Terry and Addy stared at Dennis.
“I mean make some money and possibly . . . I can’t say that,” Dennis said to himself, refusing to repeat what Ezra was telling him to.
“What’s wrong?” Addy asked. “Your brain stop working?”
“Something like that,” Dennis said nervously.
“Keep talking,” Terry ordered. “Make some money and . . .”
“Possibly rule the world.” Dennis coughed.
Addy and Terry nodded with interest.
“What’s the catch?” Terry asked.
/> “Do you have a car?”
“You saw us pull up in it.”
“How about we take a long ride?”
“If we leave tonight we won’t have to pay next week’s rent,” Addy said.
“You’ll pay for the gas?” Terry asked suspiciously.
Dennis nodded.
“Pack up my underwear and socks, woman,” Terry said. “I’ll get my other pair of pants.”
Terry walked into the small closet and Addy stepped into the bathroom, gathering up all her cosmetics.

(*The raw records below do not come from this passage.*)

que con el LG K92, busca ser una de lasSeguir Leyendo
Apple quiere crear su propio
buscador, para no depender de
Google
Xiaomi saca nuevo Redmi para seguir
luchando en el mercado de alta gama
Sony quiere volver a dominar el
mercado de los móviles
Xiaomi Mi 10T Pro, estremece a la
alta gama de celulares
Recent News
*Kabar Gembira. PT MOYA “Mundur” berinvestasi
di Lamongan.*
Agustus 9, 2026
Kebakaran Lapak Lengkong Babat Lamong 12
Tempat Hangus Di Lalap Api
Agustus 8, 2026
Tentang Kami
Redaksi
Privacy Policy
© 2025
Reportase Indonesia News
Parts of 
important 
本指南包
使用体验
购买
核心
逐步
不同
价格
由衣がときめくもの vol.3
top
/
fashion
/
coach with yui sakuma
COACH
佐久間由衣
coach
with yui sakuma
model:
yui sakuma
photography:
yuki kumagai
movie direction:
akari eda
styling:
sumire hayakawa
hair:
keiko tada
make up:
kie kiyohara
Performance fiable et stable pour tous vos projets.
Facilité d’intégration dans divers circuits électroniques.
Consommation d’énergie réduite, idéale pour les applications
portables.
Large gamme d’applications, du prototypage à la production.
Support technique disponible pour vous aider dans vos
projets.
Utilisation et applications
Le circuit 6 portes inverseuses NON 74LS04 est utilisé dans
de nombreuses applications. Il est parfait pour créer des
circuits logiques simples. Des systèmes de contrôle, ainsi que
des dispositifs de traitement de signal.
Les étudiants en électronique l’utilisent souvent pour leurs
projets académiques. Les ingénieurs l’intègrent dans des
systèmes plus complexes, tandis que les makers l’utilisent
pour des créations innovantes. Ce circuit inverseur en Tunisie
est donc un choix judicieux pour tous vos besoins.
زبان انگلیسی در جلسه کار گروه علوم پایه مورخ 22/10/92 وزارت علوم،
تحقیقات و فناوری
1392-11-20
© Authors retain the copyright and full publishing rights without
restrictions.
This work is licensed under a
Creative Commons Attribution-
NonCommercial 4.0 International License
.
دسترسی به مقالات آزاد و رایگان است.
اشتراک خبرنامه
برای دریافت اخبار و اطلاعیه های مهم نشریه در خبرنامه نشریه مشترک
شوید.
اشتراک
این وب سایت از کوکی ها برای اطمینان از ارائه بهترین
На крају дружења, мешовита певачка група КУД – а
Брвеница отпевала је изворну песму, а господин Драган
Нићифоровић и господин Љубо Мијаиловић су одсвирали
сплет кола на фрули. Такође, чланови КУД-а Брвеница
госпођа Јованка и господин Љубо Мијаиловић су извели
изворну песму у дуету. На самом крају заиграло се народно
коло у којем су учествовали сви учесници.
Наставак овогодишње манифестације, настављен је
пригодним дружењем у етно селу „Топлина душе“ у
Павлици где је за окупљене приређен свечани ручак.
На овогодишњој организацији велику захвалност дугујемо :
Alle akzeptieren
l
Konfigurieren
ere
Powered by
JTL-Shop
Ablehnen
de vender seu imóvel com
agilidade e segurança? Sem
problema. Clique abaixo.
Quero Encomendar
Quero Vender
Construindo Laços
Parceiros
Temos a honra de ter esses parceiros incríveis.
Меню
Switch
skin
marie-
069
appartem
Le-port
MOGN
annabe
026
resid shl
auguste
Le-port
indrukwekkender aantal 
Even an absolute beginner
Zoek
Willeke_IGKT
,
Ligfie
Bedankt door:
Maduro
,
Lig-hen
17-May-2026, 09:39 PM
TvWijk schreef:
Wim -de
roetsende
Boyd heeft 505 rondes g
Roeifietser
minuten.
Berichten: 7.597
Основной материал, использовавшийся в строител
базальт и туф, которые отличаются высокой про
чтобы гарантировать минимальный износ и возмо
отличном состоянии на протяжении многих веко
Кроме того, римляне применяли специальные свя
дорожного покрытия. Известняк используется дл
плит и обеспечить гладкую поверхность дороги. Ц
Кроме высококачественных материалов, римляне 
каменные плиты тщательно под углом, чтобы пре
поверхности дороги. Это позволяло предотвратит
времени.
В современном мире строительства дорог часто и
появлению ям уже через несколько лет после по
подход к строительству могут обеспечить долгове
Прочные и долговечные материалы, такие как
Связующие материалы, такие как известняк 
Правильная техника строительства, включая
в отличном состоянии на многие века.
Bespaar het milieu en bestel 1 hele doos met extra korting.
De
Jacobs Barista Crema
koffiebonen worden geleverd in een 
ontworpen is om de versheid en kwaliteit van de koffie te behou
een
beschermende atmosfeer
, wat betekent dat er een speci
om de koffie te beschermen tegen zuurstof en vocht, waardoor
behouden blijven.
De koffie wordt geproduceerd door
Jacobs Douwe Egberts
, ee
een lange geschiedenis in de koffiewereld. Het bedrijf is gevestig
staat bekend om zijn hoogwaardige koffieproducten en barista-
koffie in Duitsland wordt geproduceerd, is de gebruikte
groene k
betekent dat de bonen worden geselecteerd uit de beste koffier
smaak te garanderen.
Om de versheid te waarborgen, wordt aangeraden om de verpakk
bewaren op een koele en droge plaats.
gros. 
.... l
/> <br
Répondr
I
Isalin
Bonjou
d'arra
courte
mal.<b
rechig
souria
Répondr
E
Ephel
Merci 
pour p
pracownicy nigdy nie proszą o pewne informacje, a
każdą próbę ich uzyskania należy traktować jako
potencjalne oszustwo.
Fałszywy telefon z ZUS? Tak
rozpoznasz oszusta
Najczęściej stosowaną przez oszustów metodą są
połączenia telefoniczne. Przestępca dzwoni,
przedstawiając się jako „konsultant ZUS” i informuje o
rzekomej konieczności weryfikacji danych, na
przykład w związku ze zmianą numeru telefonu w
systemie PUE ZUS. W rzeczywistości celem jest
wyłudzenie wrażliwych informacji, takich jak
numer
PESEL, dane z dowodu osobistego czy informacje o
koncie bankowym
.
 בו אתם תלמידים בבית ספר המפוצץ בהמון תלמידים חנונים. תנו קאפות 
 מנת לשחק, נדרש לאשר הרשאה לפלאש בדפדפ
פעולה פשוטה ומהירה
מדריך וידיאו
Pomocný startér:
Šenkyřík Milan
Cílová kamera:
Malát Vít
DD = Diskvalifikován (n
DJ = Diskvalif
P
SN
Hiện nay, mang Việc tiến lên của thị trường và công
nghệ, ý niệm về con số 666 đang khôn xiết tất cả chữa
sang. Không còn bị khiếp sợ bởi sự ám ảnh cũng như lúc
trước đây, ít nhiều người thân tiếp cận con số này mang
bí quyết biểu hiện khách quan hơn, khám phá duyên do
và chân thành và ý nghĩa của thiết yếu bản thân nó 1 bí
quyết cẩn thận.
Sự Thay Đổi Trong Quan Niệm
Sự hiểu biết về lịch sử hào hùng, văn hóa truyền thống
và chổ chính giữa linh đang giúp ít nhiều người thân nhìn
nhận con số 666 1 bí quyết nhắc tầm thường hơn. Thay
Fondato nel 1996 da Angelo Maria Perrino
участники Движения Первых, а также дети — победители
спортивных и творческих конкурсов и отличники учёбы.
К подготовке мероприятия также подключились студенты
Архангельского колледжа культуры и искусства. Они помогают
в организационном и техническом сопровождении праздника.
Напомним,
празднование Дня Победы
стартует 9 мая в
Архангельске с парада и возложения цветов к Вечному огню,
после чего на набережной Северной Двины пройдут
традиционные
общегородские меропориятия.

“Pleasant people,” Ezra whispered into Dennis’s ear. “They make you look intelligent.”
“Thanks,” Dennis mumbled.
“I can’t help it,” Ezra growled. “It’s the new me. I can’t stop myself from being nice.”
Dennis stood up, buttoned his lab coat, and pushed up his useless glasses on his nose. He looked into the mirror that hung on Terry and Addy’s wall.
“Even with the glasses you still look boring,” Ezra said.
“Thanks.”
“Again,” Ezra said. “Blame the new me.”
Chapter Fourteen
Untitled
Tim Tuttle was a fish out of water, or more specifically a man out of Reality. He had tested fate by swimming into the collapsing gateway that Sabine had built, and fate had snatched him into Foo.
He was now trying to adjust, but his mind was constantly preoccupied with the mistake he might have made by not minding his own business and leaving Winter to fend for herself. He had set out to help her, but clearly now he understood that things were far more complicated and unbelievable than he had anticipated. Tim was now more concerned with getting himself out of Foo than with finding Winter. Unfortunately, neither one of those tasks looked very plausible. If it had not been for his new sycophant, Swig, he would have felt so horrible he might have simply and spontaneously expired.
“Head still hurting?” Swig asked.
“A little,” Tim answered.
“It’s not far,” Swig said kindly. “The Sentinel Fields are just over that third mound. Can I rub your forehead for you?”
“I’m all right,” Tim said. “I’ve never had anyone so quick to take care of me. Don’t tell my wife I said that.”